QUOTED TEXT
--- Start ---
Why and how we migrated from gitlab.com to gitlab.postmarketos.org

October 14, 202411 min. read

We have successfully migrated from gitlab.com to a self-hosted instance at gitlab.postmarketos.org! This was quite the journey, so here is a blog post looking back at the reasons, what went well and what didn't, and some lessons learned that might be useful for other free software projects considering a similar move. The reasoning section of this blog post is based on what we wrote earlier in #77.

Special thanks to OSUOSL for hosting this GitLab instance. It has been a pleasure working with them every step of the way!

Reasoning

Why move away from gitlab.com?

We are very grateful to the gitlab.com folks for hosting postmarketOS since 2018. They even gave us the "free premium features for cool open source projects" thing. However the main reason we wanted to move away from gitlab.com was that the requirements for signing up and using the site have changed dramatically over the last years.

While in 2018 when we migrated over to gitlab.com, there were no problems accessing the website and git repositories over for example Tor or setting up an account without giving any meaningful personal data. Nowadays, users of gitlab.com are required to provide a valid phone number and credit card information when setting up an account.

Also the website is protected by Cloudflare, blocking lots of proxies and sometimes even making the site hard to use for users with their real IP — event those who set an account up years ago and have been active since. It is very understandable that gitlab.com needs to take measures to avoid spam attacks and prevent misuse of their incredibly useful resources. But that doesn't change the fact that we've likely lost out on potential contributors due to these policies. Over and over again we heard from people who would have loved to contribute to postmarketOS, but have no interest to do so because gitlab.com requires too much of their personal information.
--- End ---
GIVEN INFORMATION
--- Start ---
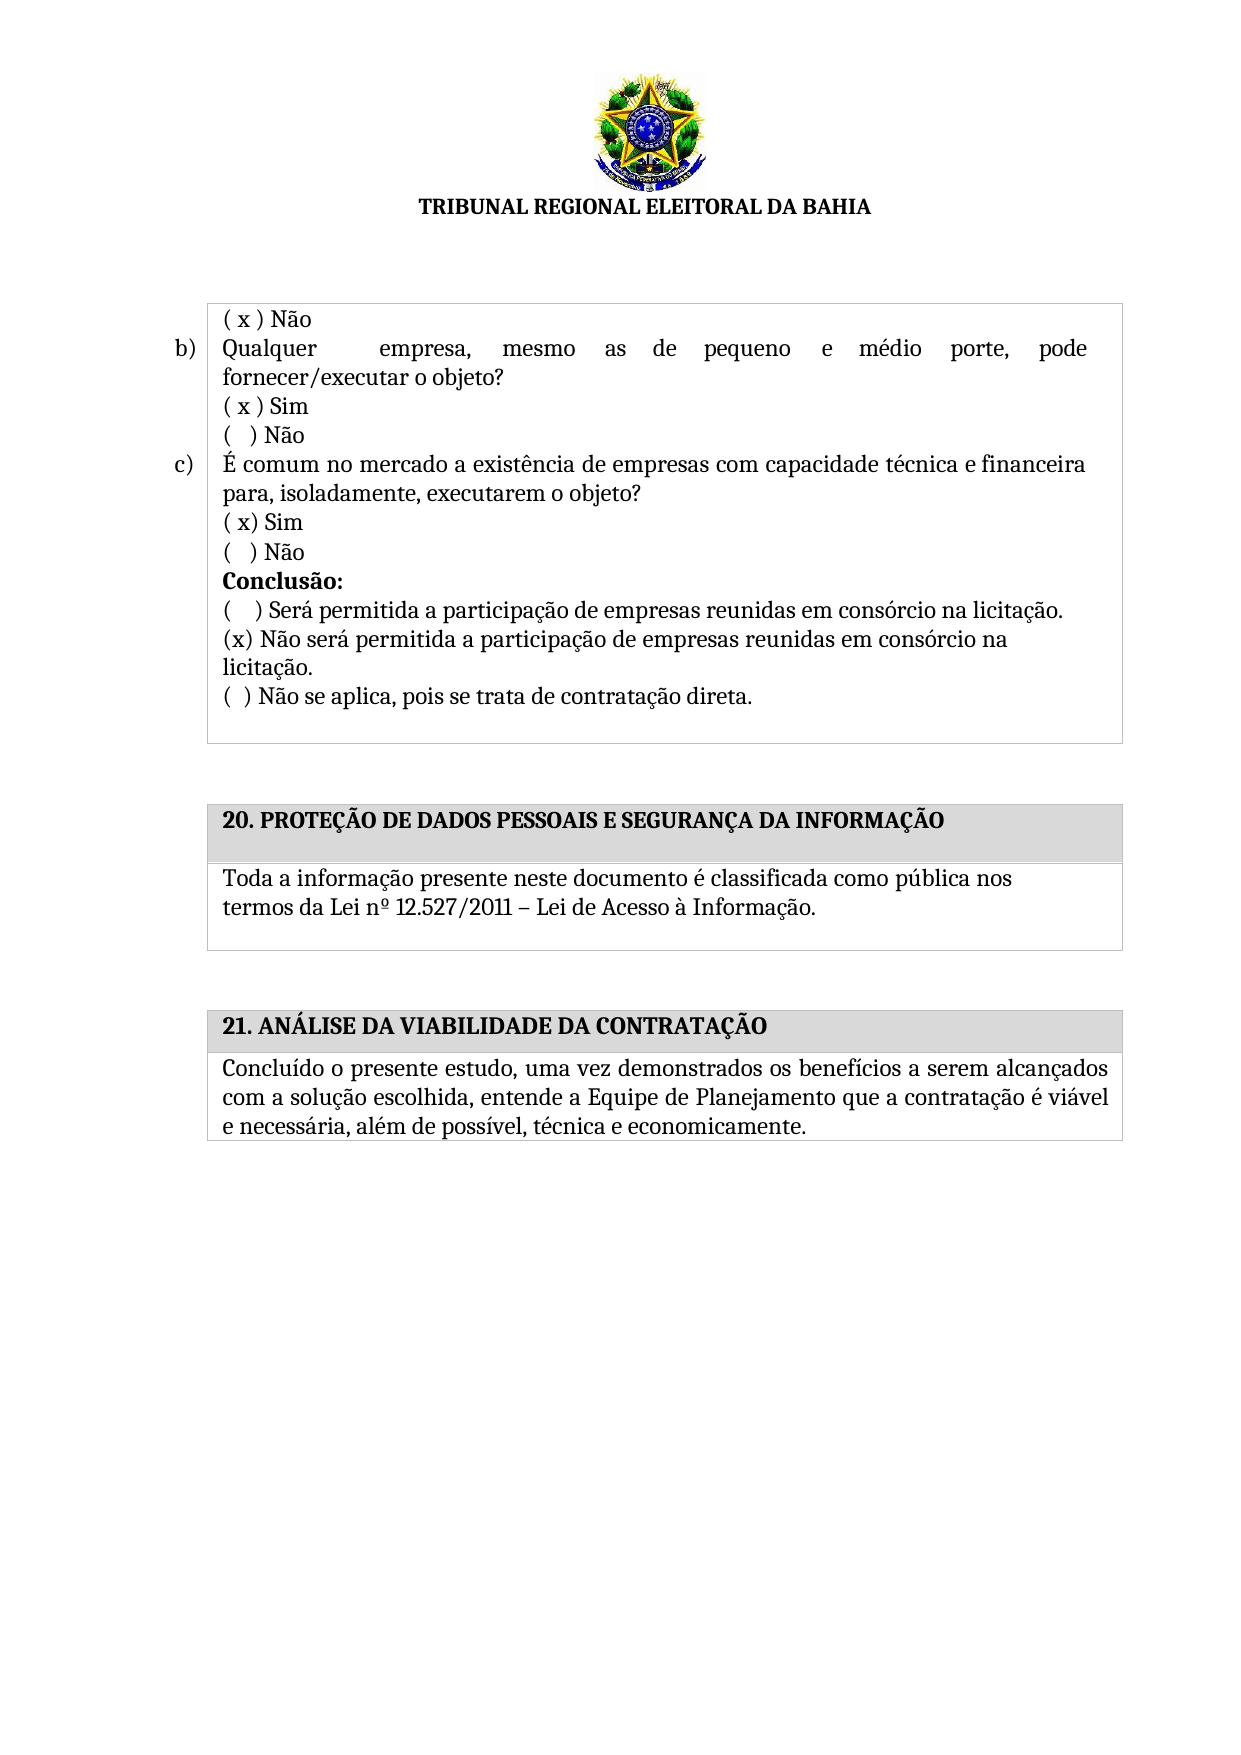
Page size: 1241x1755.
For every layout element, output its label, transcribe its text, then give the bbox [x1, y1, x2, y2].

table_cell Concluído o presente estudo, uma vez demonstrados os benefícios a serem alcançados com a solução escolhida, entende a Equipe de Planejamento que a contratação é viável e necessária, além de possível, técnica e economicamente. [208, 1053, 1122, 1140]
table_cell Toda a informação presente neste documento é classificada como pública nos termos da Lei nº 12.527/2011 – Lei de Acesso à Informação. [208, 864, 1122, 950]
table_header 21. ANÁLISE DA VIABILIDADE DA CONTRATAÇÃO [208, 1011, 1122, 1052]
table_header 20. PROTEÇÃO DE DADOS PESSOAIS E SEGURANÇA DA INFORMAÇÃO [208, 805, 1122, 862]
table_header ( x ) Não Qualquer empresa, mesmo as de pequeno e médio porte, pode fornecer/executar o objeto? ( x ) Sim ( ) Não É comum no mercado a existência de empresas com capacidade técnica e financeira para, isoladamente, executarem o objeto? ( x) Sim ( ) Não Conclusão: ( ) Será permitida a participação de empresas reunidas em consórcio na licitação. (x) Não será permitida a participação de empresas reunidas em consórcio na licitação. ( ) Não se aplica, pois se trata de contratação direta. [208, 304, 1122, 743]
--- End ---
GOALS
(1) In the migration blog post, what must new gitlab.com users now provide when setting up an account?
(2) Retype the part of the migration blog post that begins with the words "October 14, 202411" and ends with "earlier in #77.".

ANSWERS GIVEN
(1) A valid phone number and credit card information.

(2)
October 14, 202411 min. read

We have successfully migrated from gitlab.com to a self-hosted instance at gitlab.postmarketos.org! This was quite the journey, so here is a blog post looking back at the reasons, what went well and what didn't, and some lessons learned that might be useful for other free software projects considering a similar move. The reasoning section of this blog post is based on what we wrote earlier in #77.